- **Task to carry out**
Reproduce exactly the lines from the line containing "Page size: 2001x1125." through the end of the records below, including both ends, and nothing else.

Page layout parsing data:

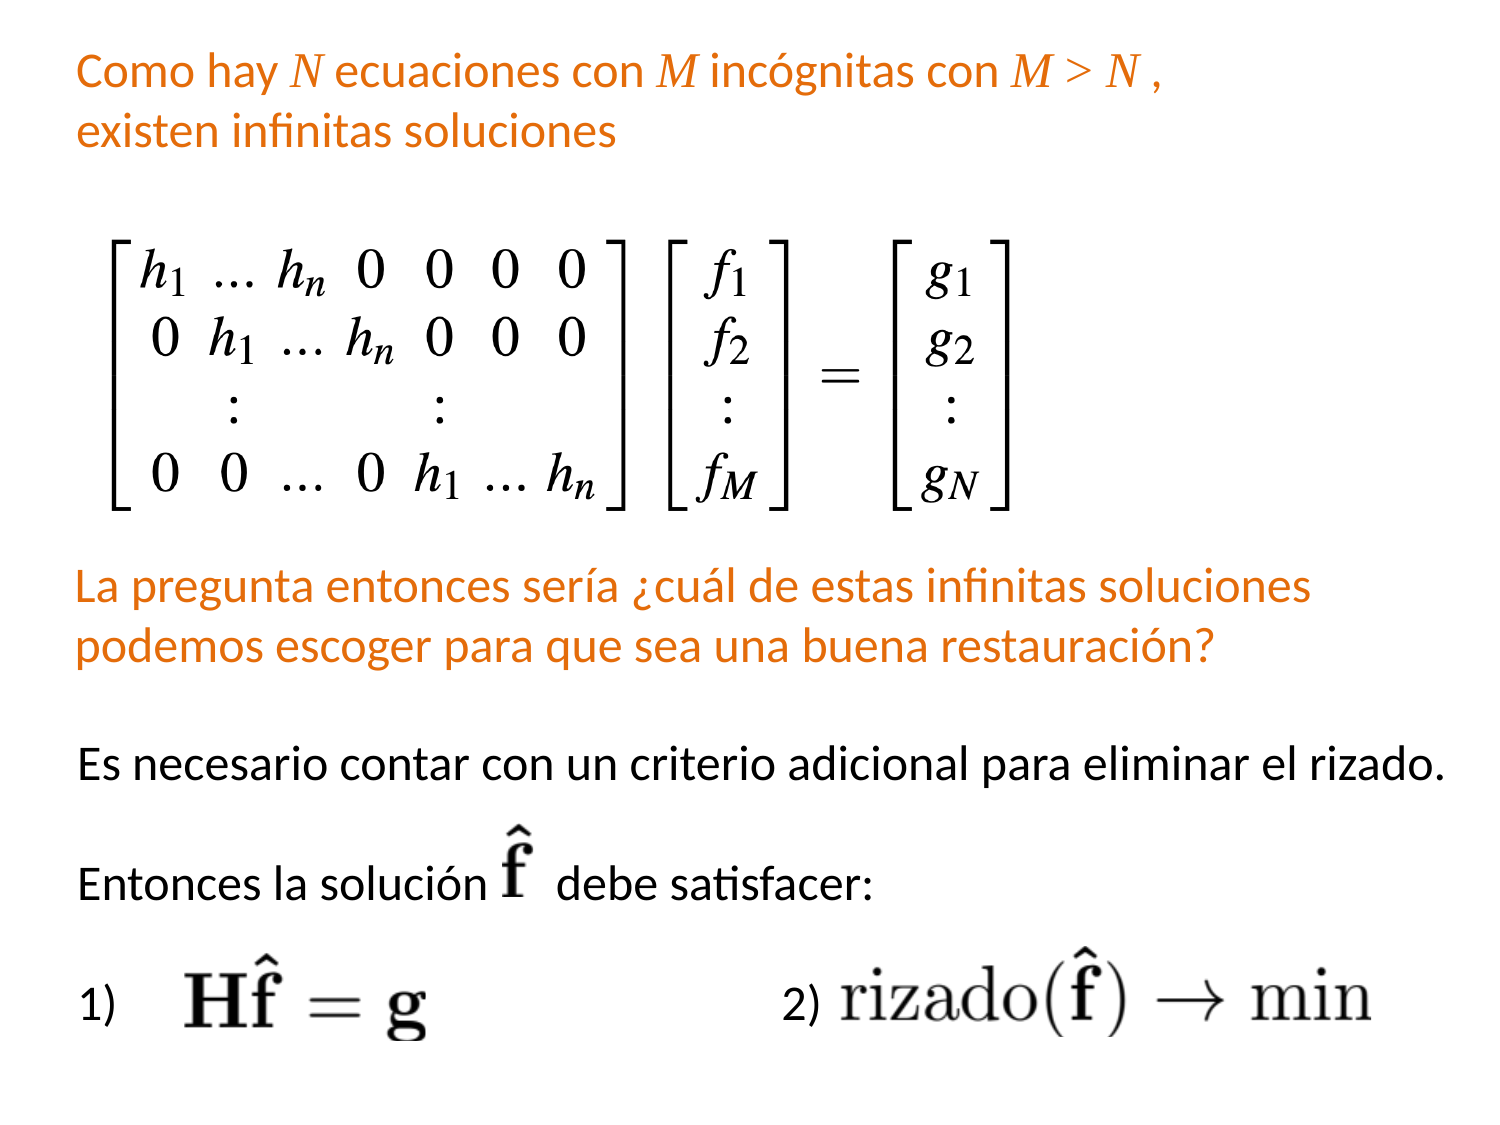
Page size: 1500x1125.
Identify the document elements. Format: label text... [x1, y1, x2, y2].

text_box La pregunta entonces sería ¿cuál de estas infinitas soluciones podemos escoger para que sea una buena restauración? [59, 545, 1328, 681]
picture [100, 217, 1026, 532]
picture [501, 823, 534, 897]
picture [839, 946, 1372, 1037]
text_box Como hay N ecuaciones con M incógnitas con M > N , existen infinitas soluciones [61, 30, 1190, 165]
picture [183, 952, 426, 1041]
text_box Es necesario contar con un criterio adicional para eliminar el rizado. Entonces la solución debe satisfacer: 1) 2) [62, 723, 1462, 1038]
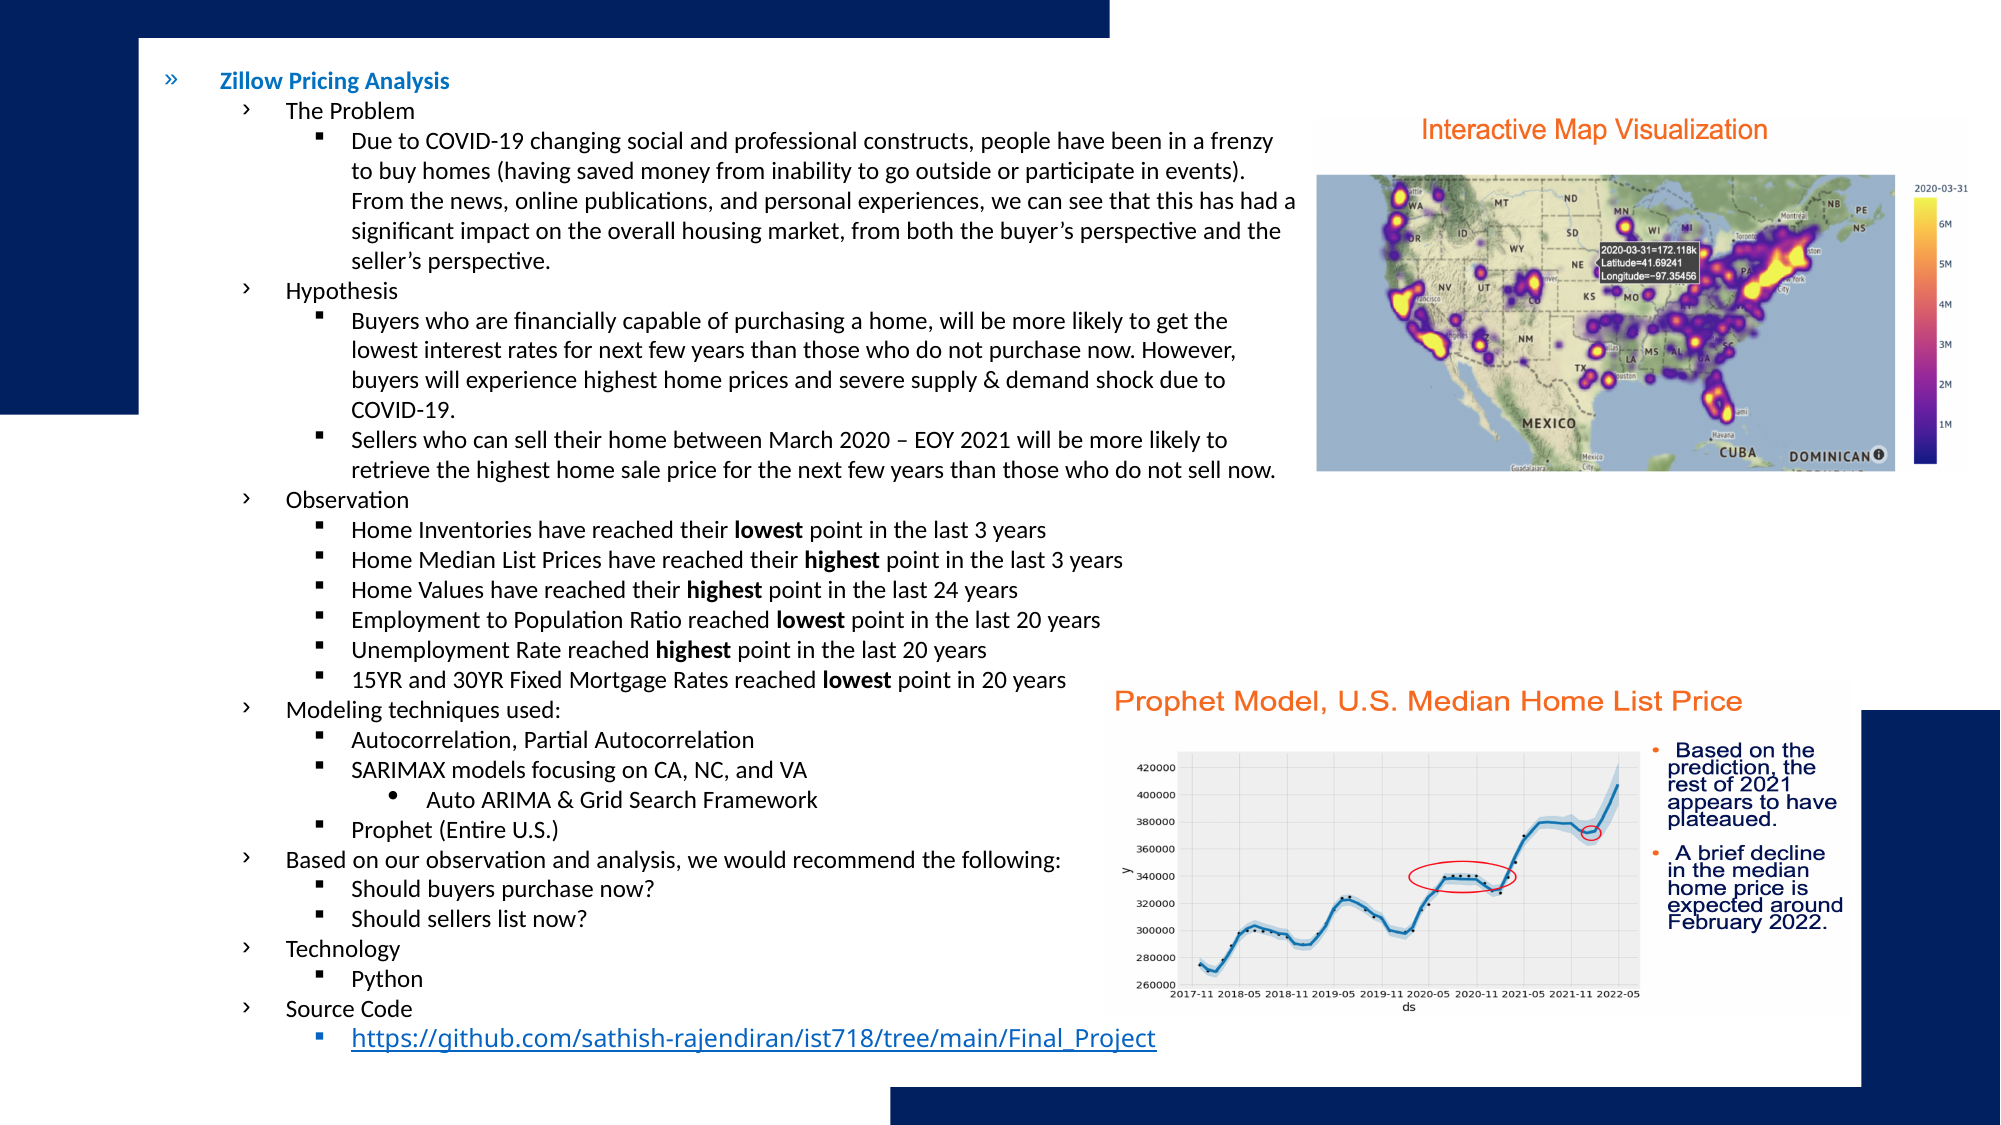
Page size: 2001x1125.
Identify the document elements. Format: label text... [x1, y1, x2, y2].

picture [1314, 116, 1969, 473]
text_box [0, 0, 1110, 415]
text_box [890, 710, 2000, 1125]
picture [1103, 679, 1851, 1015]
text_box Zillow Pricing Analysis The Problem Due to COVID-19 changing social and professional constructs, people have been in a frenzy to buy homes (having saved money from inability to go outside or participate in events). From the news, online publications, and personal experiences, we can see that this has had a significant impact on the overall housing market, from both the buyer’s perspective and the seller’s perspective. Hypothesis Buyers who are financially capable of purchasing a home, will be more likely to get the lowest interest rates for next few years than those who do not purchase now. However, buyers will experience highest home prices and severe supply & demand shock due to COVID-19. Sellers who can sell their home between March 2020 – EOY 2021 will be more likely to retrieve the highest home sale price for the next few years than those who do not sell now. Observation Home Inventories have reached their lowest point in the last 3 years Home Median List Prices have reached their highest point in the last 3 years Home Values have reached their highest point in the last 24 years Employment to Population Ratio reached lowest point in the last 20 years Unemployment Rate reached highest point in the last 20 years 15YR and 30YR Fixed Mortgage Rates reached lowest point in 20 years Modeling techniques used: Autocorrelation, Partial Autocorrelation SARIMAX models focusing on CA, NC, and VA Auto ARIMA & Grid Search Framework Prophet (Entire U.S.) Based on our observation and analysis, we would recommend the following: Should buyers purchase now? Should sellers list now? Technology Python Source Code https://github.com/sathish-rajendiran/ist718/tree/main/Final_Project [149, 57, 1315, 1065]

- **Finished task**
Page size: 2001x1125.
Identify the document elements. Format: label text... [x1, y1, x2, y2].

picture [1314, 116, 1969, 473]
text_box [0, 0, 1110, 415]
text_box [890, 710, 2000, 1125]
picture [1103, 679, 1851, 1015]
text_box Zillow Pricing Analysis The Problem Due to COVID-19 changing social and professional constructs, people have been in a frenzy to buy homes (having saved money from inability to go outside or participate in events). From the news, online publications, and personal experiences, we can see that this has had a significant impact on the overall housing market, from both the buyer’s perspective and the seller’s perspective. Hypothesis Buyers who are financially capable of purchasing a home, will be more likely to get the lowest interest rates for next few years than those who do not purchase now. However, buyers will experience highest home prices and severe supply & demand shock due to COVID-19. Sellers who can sell their home between March 2020 – EOY 2021 will be more likely to retrieve the highest home sale price for the next few years than those who do not sell now. Observation Home Inventories have reached their lowest point in the last 3 years Home Median List Prices have reached their highest point in the last 3 years Home Values have reached their highest point in the last 24 years Employment to Population Ratio reached lowest point in the last 20 years Unemployment Rate reached highest point in the last 20 years 15YR and 30YR Fixed Mortgage Rates reached lowest point in 20 years Modeling techniques used: Autocorrelation, Partial Autocorrelation SARIMAX models focusing on CA, NC, and VA Auto ARIMA & Grid Search Framework Prophet (Entire U.S.) Based on our observation and analysis, we would recommend the following: Should buyers purchase now? Should sellers list now? Technology Python Source Code https://github.com/sathish-rajendiran/ist718/tree/main/Final_Project [149, 57, 1315, 1065]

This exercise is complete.